他置生死于度外的自私行徑,讓Pudovkin大驚也不齒,柳浪怎麼能肯定在技術相等、並駕齊驅的狀況下,一有對方來車,他Pudovkin一定會讓?但真的是那樣,可惡!連閃了幾次車,加上幾個大發夾彎後,確定前方是工程封閉道路,不但筆直,而且沒有第三輛車會過來,就算Pudovkin再怎麼努力,已有半個車身的距離。
最後,柳浪率先到達終點,前後相差不到半秒鐘的時間。
柳浪對于來自各國慕名而來蚵好手對他英雄般的歡呼,沒有露出絲毫得意的神情,只是一如往常的摘下全罩式安全帽,讓長發披散開來,淡然以對。
Pudovkin冷哼一聲,「你就看準了我們都不舍得你死?」
「那是你們的問題,不是我的。」柳浪叼了根煙,冷笑的說,「我沒拜托你……」
「不要再這樣了,好像被輾死了也沒關系。」Pudovkin語重心長的說,「飆車是追求技術,不是玩弄生命。」
「不超越生死,就沒有真正的技術。」柳浪淡淡的說。
PudoVkin每次跟柳浪對上,總覺得駕馭重型機車的他渾身散發出如野獸般的可怕氣魄,夾帶著有如被死神召喚而做著最後巡禮的騰騰寒氣,那令他害怕。

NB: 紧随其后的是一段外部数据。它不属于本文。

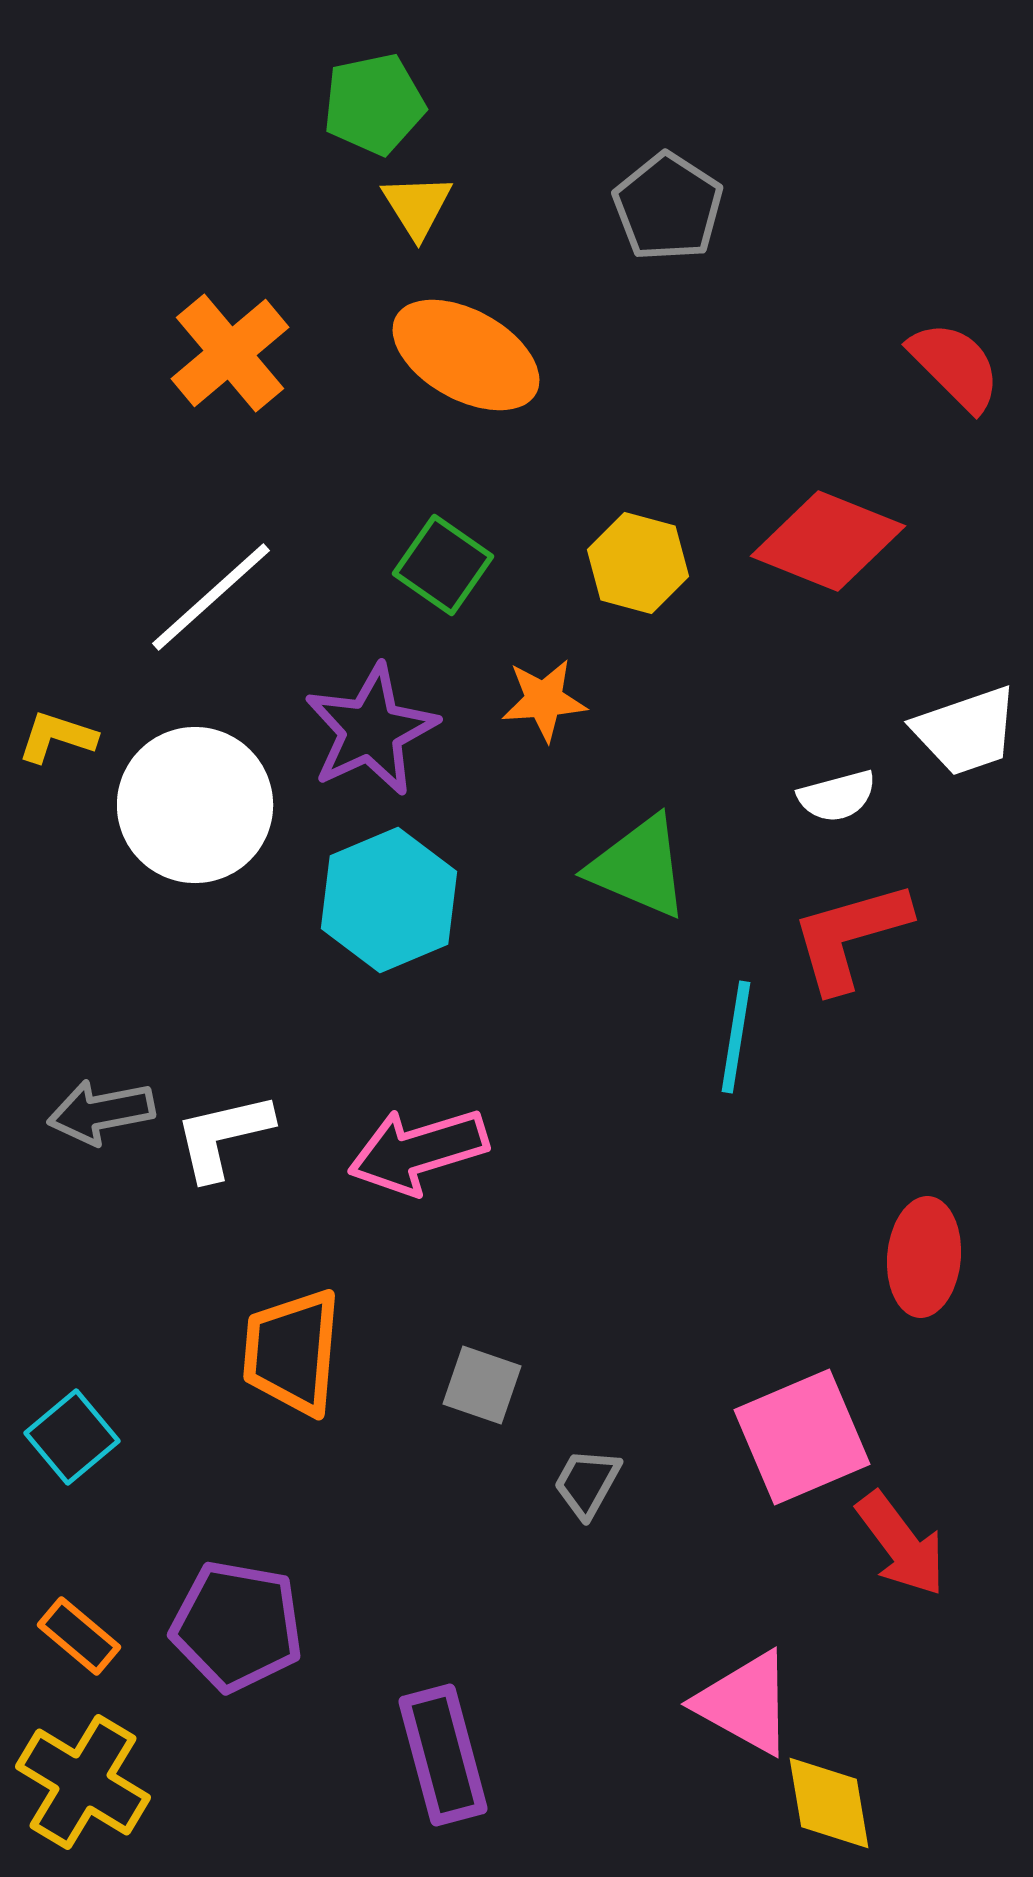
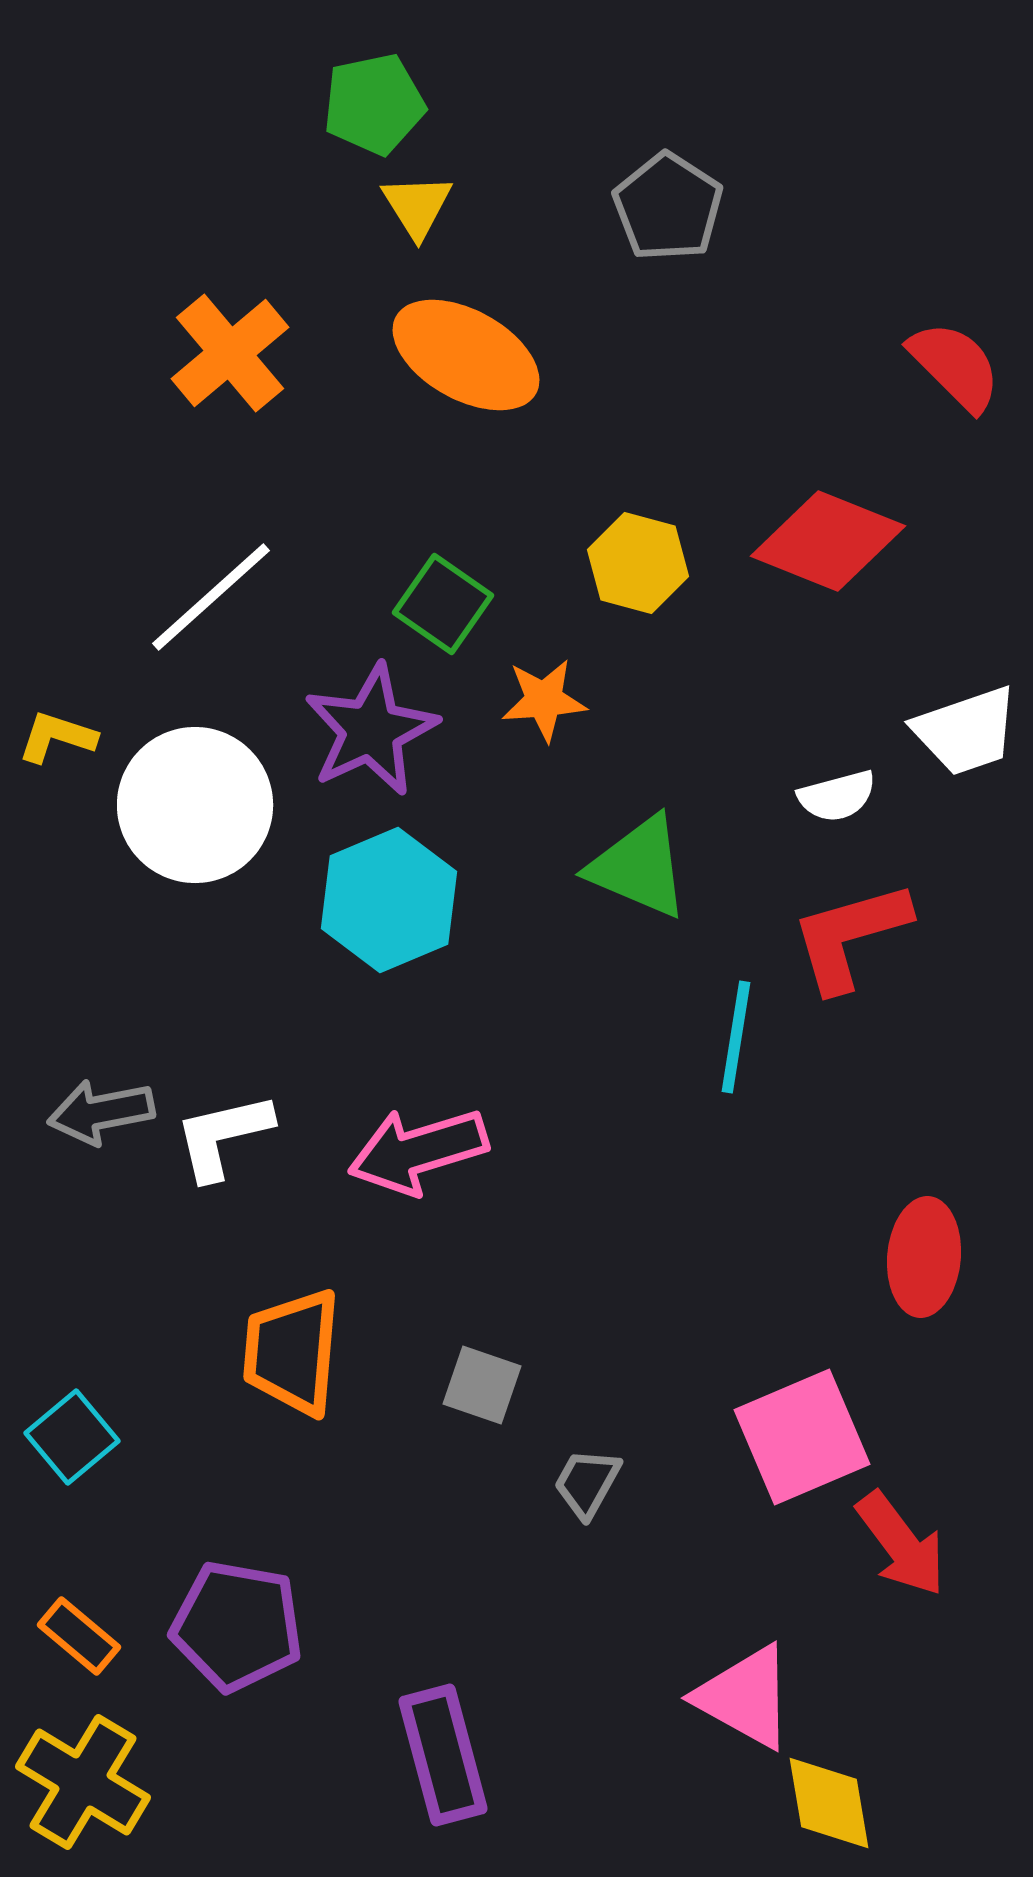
green square: moved 39 px down
pink triangle: moved 6 px up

眾人夾道歡迎,都想靠近柳浪,又不敢靠得太近,他卻在人海里一眼就看見季曉橙。
在打扮得艷麗火辣的眾女孩之間,一六0的身高,穿著長袖T恤和七分牛仔褲的她並不特別突出,卻純樸清新得別有一番風味。
這是他在爭奇斗艷的人海里,一眼就能看到她的原因嗎?
她終于還是來了。柳浪心想,並來到她的面前。
「什麼時候申請的登台?」
「為什麼要這樣飆車?這樣,愛你的人都會很擔心你。」季曉橙說。
「愛我的人,都會理解我在速度中得到的快感和喜悅。」柳浪從不被管。
「但是你想過愛你的人們是用什麼心情來了解?他們一定比任何人都還要擔憂、害怕,只是因為太了解彼此了,所以他們絕不顯露出這樣的心情,不想讓自己的害怕阻撓最愛的你去做想做的事。」她依然忘不了那令人驚心動魄的賽事,「在讓你欣慰愛你的人是如何讓你自由的同時,也要想想他們每一次是怎麼度過這種煎熬所換成的自由?」
Swell對她而言是那麼重要的人,她看到他如此不愛惜自己,怎麼能不生氣?
不是沒人勸過柳浪,只是他總是將那些勸說當作耳邊風,沒人了解追逐風速、自我放逐是多麼危險又過癮的事,自從Doll自殺未遂,待在精神科病房之後,他知道自己奪走了爺爺最寵愛的孫女,也奪走了黑澤野最愛的女人,他背負著這麼多人的愛和絕望,早就什麼都不在乎了。
「我只是告訴你有空可以來玩玩,不代表你可以以為自己是誰,還來教訓我!」柳浪最討厭那些自以為是、以愛為名的人了,尤其是女人。
看著他無情離去的背影,季曉橙吞下想為自己辯白的話語,她並沒有以為自己是誰。
天哪!他該不會以為她愛上他,才這麼羅唆吧?
「真是氣死我了!這個沒血沒淚的家伙!他以為我愛他啊?想太多了吧?」
藍子漢嘆了口氣,「沒想到這里這麼多人啊!他也很受歡迎。」他們才來到台北,就遭到Swell冷漠的對待,硬著頭皮迎接即將到來的第一次正式演出,而這時又有另一陣鼓噪。
「Angelina!Angelina!」
「Anne!Anne!」幾個穿環戴銀、全身黑色裝扮的男女走進PuB,好多人跟在他們後面吶喊。